Zalim projelerin arasından sıyrılarak, çok zor şartlar altında gerçekleştirdiğimiz bir mücadele neticesinde bugün Milliyetçi Hareket Partisi Türkiye Büyük Millet Meclisi’nde temsil edilmeye devam etmektedir.

Verdiğimiz mücadelenin büyüklüğünü anlamak için tahammül ettiğimiz, sabır gösterdiğimiz, la havle deyip dayandığımız zorluklara bakılması yeterli olacaktır.

Küresel emperyalizmin Türkiye’miz üzerindeki melanet emellerine uygun olarak MHP’siz siyaset arayışlarının dayatıldığı muhasım bir siyaset mühendisliğini Türk milleti elinin tersiyle itmiş ve reddetmiştir.

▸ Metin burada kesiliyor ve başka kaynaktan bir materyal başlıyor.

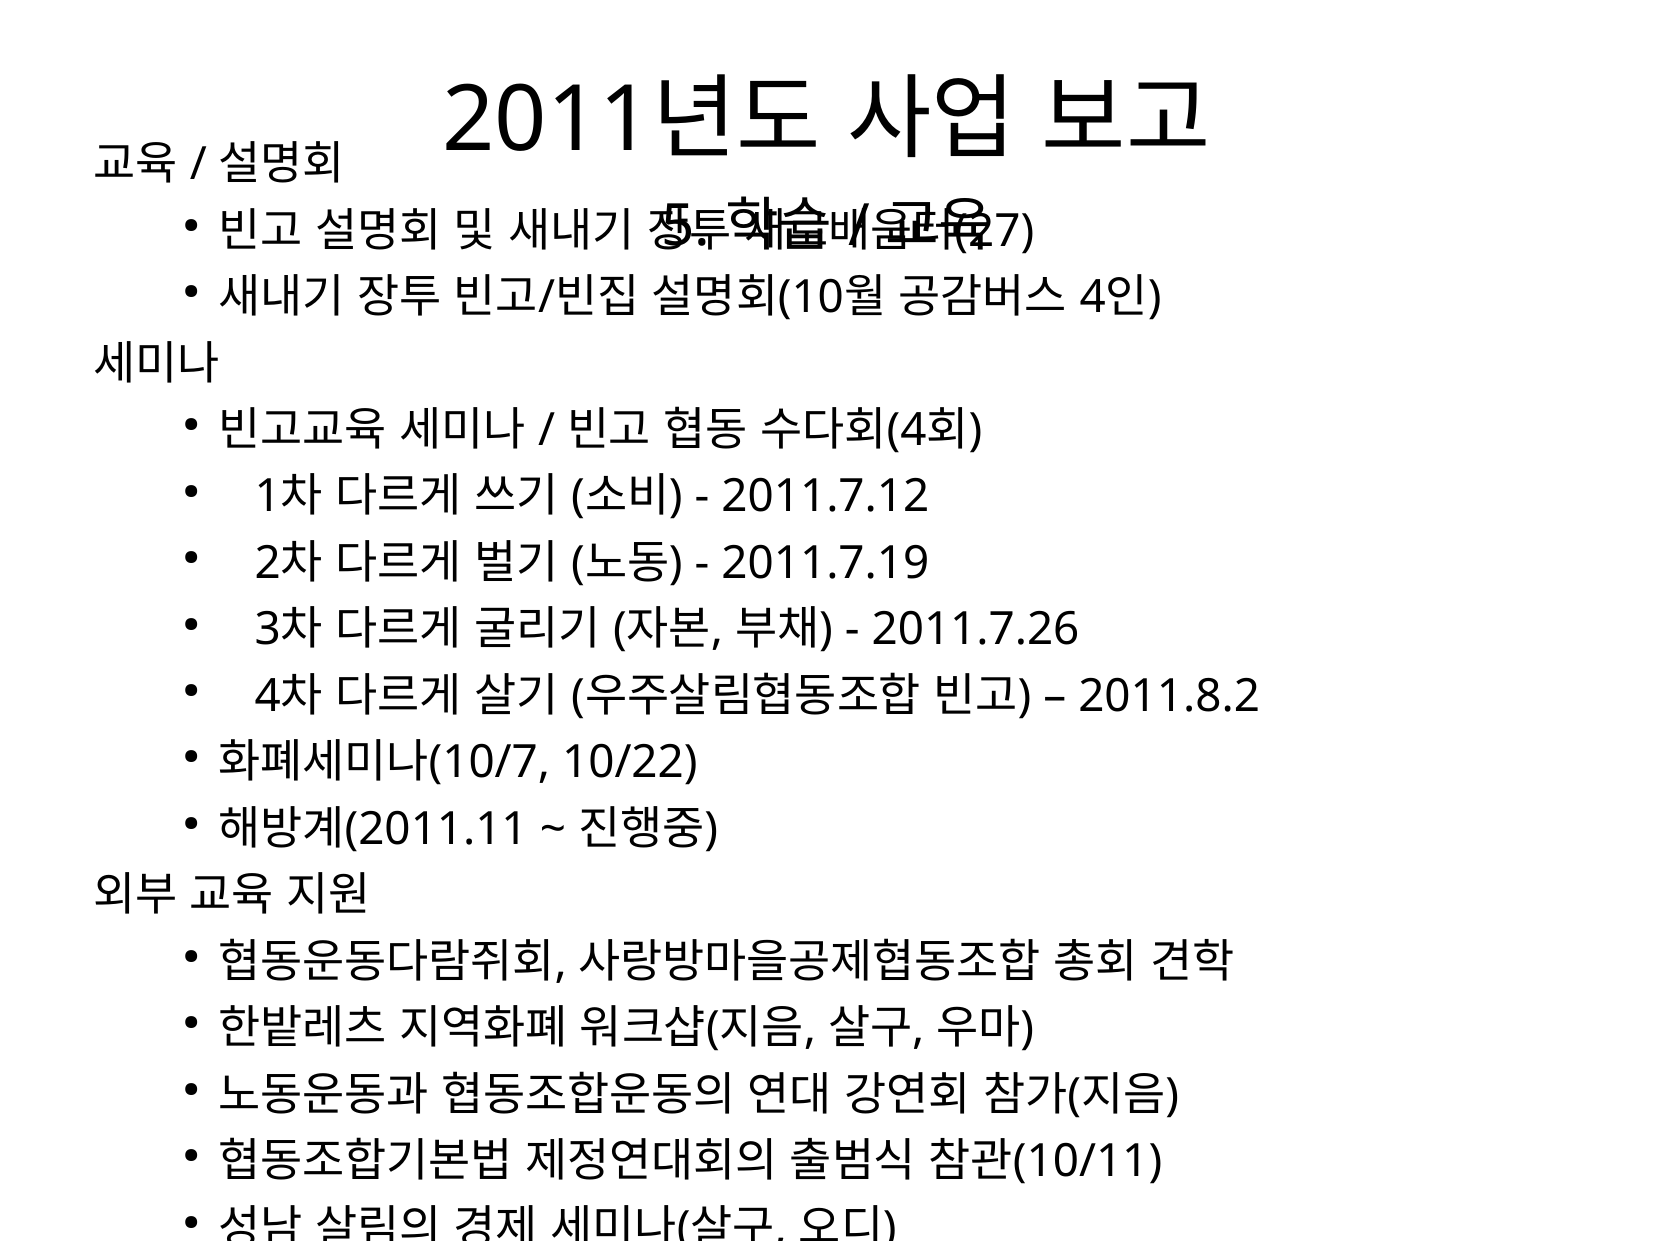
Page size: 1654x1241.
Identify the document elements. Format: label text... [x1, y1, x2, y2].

text_box 교육 / 설명회 빈고 설명회 및 새내기 장투 새로배움터(27) 새내기 장투 빈고/빈집 설명회(10월 공감버스 4인) 세미나 빈고교육 세미나 / 빈고 협동 수다회(4회) 1차 다르게 쓰기 (소비) - 2011.7.12 2차 다르게 벌기 (노동) - 2011.7.19 3차 다르게 굴리기 (자본, 부채) - 2011.7.26 4차 다르게 살기 (우주살림협동조합 빈고) – 2011.8.2 화폐세미나(10/7, 10/22) 해방계(2011.11 ~ 진행중) 외부 교육 지원 협동운동다람쥐회, 사랑방마을공제협동조합 총회 견학 한밭레츠 지역화폐 워크샵(지음, 살구, 우마) 노동운동과 협동조합운동의 연대 강연회 참가(지음) 협동조합기본법 제정연대회의 출범식 참관(10/11) 성남 살림의 경제 세미나(살구, 오디) 인드라망 협동조합 마을학교(연두, 살구, 이슷, 지음) [76, 252, 1583, 1198]
title 2011년도 사업 보고 5. 학습 / 교육 [82, 49, 1571, 252]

Cumhur İttifakı’nın teklemesi, Cumhurbaşkanımızın tökezlemesi, Türkiye’nin tefessüh etmesi için her iğrenç ve ilkel yola müracaat edilmiştir.

14 Mayıs ve 28 Mayıs seçimleri küresel siyasetin ana gündem konusu olmuştur.

Zillet ve zulmün hakimiyeti için neredeyse ayinler yapılmıştır.

Ülkemizin kaynaklarında gözü olan uluslararası sermayenin, vatanımızda hesabı olan küresel mihrakların, muazzam etki ve propaganda gücüne sahip odakların ve yerli işbirlikçilerinin, iç ve dış karanlık medya gücünün baskı ve dayatmaları Allah’a şükürler olsun ki birer birer aşılmıştır.

Cumhur varlığını korumuş, Türkiye Cumhuriyeti’nin 100’ncü yıldönümü demokrasiyle taçlanmış ve aydınlanmıştır.

Nitekim Cumhur İttifakı Türkiye Büyük Millet Meclisi’nde üstünlüğü gene kazanmış, muktedir siyasi yapısını hamd olsun muhafaza etmiştir.

Türkiye’nin istikrarlı gelişim ve ilerleyişine milletimiz omuz vermiştir.

Bizlere güvenen, bizlere inanan, yüzümüzü kara çıkarmayıp muhannete muhtaç etmeyen aziz vatandaşlarımıza, dava ve gönül insanlarımıza, bütün teşkilat mensuplarımıza, seçilsin veya seçilmesin her milletvekili adayımıza içtenlikle teşekkür ediyorum. ifadelerini kullandı.